• **Passage to read**
<<<<

Make the simple syrup:
- Combine the sugar with ⅓ cup of water in a small saucepan.
- Stir to moisten and cook over medium heat, without stirring, until it breaks to a boil. Remove and let cool completely.
- Keep refrigerated in an airtight jar or bottle. It keeps indefinitely.
For the sangria:
- Have a large pitcher (8 cups or more) ready.
- Add the lemon and orange slices and some ice cubes.
- Add the whole bottle of wine and the liqueur. Stir a few times.
- Add about ¼ cup of simple syrup and half the strawberry slices.
- Add more ice and club soda to almost fill the pitcher.
- Stir the sangria and check the sweetness. Add more syrup if needed and consider that the fruit will release juice with the passing hours.
- Serve in glasses with strawberry slices, orange slices and mint leaves.
Type of rose wine to use: a dry rosé wine is the best option if adding a sweetener (sugar, syrup, honey) as this recipe calls for. If you use a late harvest sweeter rosé wine, omit all or part of the sugar. Sangría is fruity and sweet, but the wine must have a strong presence.

>>>>

• **Job**
Write what comes next in the rosé sangria recipe, picking up after its final sentence about the wine needing a strong presence. The records that follow are separate material and have no connection to the sangria recipe.

• **Items**

<<<<

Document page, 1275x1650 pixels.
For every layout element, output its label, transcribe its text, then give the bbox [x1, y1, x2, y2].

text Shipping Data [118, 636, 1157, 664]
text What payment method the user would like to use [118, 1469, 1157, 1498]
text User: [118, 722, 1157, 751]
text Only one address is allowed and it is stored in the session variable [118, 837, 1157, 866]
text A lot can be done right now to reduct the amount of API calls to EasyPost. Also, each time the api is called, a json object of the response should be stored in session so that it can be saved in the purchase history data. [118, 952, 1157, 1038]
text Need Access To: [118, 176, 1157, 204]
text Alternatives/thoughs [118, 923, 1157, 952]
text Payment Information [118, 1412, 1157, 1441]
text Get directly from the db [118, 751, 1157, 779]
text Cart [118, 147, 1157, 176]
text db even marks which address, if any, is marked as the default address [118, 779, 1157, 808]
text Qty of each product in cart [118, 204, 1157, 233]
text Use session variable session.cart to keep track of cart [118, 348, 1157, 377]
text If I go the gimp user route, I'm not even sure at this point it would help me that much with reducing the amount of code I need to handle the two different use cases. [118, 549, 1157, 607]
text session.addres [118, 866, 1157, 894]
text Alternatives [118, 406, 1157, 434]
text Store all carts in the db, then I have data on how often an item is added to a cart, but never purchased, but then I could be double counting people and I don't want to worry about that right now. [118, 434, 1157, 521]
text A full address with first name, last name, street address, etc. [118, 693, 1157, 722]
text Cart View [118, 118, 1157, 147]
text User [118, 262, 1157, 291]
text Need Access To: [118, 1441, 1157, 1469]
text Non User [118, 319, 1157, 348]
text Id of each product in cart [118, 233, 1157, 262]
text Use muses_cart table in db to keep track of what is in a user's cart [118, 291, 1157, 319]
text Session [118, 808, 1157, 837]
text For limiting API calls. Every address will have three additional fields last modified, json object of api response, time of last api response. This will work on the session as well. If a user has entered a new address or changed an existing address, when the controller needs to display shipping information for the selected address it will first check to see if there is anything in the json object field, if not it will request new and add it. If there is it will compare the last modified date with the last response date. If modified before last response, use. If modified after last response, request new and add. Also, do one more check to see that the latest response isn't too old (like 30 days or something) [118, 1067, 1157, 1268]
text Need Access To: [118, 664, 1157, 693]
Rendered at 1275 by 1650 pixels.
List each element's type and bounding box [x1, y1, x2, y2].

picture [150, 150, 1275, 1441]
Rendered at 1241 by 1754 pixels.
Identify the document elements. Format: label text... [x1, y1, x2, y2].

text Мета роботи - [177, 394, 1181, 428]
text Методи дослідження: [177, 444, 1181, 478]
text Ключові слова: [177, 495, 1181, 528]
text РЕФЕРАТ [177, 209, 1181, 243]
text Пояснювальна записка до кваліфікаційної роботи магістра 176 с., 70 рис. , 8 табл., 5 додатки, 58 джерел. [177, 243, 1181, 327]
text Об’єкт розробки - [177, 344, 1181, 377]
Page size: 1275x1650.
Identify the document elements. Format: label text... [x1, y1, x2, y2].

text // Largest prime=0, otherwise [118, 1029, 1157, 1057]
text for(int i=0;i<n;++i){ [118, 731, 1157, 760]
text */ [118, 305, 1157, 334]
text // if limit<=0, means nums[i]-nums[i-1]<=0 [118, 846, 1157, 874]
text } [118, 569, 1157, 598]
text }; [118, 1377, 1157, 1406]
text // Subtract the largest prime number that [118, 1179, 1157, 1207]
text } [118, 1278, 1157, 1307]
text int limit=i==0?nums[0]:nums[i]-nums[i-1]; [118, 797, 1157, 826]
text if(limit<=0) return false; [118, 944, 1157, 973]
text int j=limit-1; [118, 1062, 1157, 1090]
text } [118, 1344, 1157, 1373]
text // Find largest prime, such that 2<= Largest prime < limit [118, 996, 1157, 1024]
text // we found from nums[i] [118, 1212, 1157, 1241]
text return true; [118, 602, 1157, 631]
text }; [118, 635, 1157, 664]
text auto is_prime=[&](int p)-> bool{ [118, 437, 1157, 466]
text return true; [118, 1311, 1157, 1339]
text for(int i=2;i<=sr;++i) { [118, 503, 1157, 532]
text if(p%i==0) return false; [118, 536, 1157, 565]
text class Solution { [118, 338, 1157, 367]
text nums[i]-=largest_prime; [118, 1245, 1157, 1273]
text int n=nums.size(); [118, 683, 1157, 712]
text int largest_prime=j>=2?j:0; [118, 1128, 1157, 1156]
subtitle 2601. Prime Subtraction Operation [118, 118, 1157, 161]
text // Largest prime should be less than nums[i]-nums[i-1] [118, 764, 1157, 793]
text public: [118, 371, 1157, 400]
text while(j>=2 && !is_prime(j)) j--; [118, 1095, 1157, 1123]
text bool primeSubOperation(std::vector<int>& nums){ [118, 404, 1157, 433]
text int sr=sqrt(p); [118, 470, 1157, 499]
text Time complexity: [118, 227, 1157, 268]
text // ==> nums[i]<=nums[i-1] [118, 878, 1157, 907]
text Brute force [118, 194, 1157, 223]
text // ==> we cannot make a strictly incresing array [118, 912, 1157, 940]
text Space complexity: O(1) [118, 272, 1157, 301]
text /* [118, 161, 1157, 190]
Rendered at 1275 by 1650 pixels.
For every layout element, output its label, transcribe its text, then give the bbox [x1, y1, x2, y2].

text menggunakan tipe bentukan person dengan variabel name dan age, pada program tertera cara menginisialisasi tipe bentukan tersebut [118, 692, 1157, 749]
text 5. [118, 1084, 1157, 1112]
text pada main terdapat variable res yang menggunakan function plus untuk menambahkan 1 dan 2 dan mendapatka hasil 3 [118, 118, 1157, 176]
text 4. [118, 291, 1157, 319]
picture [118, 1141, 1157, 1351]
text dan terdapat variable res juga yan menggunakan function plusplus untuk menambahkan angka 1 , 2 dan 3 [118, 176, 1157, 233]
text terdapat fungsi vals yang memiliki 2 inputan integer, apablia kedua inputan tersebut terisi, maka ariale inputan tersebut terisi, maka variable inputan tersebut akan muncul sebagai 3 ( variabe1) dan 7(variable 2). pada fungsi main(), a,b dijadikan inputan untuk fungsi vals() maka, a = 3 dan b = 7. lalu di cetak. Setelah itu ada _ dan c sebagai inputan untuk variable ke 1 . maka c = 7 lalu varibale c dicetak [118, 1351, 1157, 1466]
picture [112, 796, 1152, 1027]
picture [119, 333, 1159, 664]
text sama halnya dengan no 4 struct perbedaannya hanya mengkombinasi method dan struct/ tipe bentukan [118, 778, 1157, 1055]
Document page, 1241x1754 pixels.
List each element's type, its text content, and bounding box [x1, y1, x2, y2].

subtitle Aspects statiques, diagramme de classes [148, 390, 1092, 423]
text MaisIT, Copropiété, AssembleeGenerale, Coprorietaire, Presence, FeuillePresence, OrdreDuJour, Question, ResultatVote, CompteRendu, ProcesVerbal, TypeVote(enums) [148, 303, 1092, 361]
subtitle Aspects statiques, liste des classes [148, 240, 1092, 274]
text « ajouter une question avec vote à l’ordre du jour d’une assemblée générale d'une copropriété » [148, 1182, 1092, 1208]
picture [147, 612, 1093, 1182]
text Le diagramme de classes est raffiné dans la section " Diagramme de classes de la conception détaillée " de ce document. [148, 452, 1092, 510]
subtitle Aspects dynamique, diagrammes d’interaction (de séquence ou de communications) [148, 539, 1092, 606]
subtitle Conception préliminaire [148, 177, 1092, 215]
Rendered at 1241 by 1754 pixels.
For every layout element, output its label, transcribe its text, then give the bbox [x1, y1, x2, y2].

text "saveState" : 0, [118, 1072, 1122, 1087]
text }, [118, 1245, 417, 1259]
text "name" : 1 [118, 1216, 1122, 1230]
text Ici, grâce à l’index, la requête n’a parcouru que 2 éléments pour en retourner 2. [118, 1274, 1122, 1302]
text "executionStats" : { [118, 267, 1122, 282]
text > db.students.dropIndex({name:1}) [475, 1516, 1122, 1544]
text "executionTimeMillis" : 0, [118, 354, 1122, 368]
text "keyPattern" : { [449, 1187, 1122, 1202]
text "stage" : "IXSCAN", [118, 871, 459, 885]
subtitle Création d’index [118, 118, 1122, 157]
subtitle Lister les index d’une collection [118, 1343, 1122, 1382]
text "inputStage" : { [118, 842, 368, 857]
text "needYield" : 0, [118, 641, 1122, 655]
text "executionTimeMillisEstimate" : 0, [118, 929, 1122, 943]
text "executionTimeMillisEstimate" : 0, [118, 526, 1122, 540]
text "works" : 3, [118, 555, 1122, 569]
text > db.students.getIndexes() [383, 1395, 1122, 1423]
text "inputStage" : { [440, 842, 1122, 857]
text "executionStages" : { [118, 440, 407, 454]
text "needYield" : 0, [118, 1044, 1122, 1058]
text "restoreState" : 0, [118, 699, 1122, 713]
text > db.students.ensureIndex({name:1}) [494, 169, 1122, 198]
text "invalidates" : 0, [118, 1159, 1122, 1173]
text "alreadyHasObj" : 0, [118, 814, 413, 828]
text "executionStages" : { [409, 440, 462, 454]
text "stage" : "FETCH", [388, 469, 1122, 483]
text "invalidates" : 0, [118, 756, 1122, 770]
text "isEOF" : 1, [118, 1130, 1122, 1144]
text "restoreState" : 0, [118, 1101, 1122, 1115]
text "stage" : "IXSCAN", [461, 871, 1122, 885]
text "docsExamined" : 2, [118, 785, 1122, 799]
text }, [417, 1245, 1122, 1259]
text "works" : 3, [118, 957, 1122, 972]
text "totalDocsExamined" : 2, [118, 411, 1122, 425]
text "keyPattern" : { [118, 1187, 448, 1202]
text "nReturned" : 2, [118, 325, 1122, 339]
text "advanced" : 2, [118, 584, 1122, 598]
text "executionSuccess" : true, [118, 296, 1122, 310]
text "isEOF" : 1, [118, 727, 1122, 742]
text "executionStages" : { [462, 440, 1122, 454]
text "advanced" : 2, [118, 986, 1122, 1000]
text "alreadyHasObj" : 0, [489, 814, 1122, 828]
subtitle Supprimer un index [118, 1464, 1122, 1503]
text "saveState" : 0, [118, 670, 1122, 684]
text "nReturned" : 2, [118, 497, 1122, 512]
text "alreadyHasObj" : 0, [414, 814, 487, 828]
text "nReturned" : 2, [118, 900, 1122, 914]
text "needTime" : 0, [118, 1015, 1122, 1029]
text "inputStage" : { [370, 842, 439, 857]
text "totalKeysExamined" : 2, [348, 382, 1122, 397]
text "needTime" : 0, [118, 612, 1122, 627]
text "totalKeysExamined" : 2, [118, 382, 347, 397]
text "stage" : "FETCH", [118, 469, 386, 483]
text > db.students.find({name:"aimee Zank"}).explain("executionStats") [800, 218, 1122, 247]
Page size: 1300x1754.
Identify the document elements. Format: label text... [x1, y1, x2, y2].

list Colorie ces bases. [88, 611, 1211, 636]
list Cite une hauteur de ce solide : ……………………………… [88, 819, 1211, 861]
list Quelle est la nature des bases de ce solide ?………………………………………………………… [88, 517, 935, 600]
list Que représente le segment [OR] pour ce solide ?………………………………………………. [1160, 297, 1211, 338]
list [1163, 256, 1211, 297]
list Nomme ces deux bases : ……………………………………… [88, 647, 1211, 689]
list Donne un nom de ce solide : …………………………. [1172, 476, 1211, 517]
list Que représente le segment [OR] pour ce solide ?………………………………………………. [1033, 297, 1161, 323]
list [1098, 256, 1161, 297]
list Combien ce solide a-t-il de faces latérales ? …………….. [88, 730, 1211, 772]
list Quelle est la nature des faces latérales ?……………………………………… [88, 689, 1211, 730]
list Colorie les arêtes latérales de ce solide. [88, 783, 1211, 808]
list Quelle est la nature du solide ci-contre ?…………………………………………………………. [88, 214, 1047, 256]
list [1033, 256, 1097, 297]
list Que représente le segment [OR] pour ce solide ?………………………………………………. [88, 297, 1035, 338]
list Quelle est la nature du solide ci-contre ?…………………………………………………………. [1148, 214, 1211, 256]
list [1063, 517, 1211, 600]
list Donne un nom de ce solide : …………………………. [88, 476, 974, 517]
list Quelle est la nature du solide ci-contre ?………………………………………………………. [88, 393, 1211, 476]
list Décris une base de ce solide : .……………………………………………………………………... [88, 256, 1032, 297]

>>>>

• **The result**
Without the fruit: use a sieve to drain the liquid and pass it to a sealed jar or bottle. Refrigerate the sweet wine but discard the fruit (or eat it). This is my first recommendation if storing it for a few days. Fruit ferments quickly, and there's a good chance the sangria was left outside or at room temperature before you store leftovers. So the fruit will already be heavily macerated.
With fruit: if you store it with fruit because you'll be drinking it again soon, smell and taste it before serving to ensure it's not fermented.
Airtight container, mason jar or bottle: they will seal in the wine mixture and help preserve it.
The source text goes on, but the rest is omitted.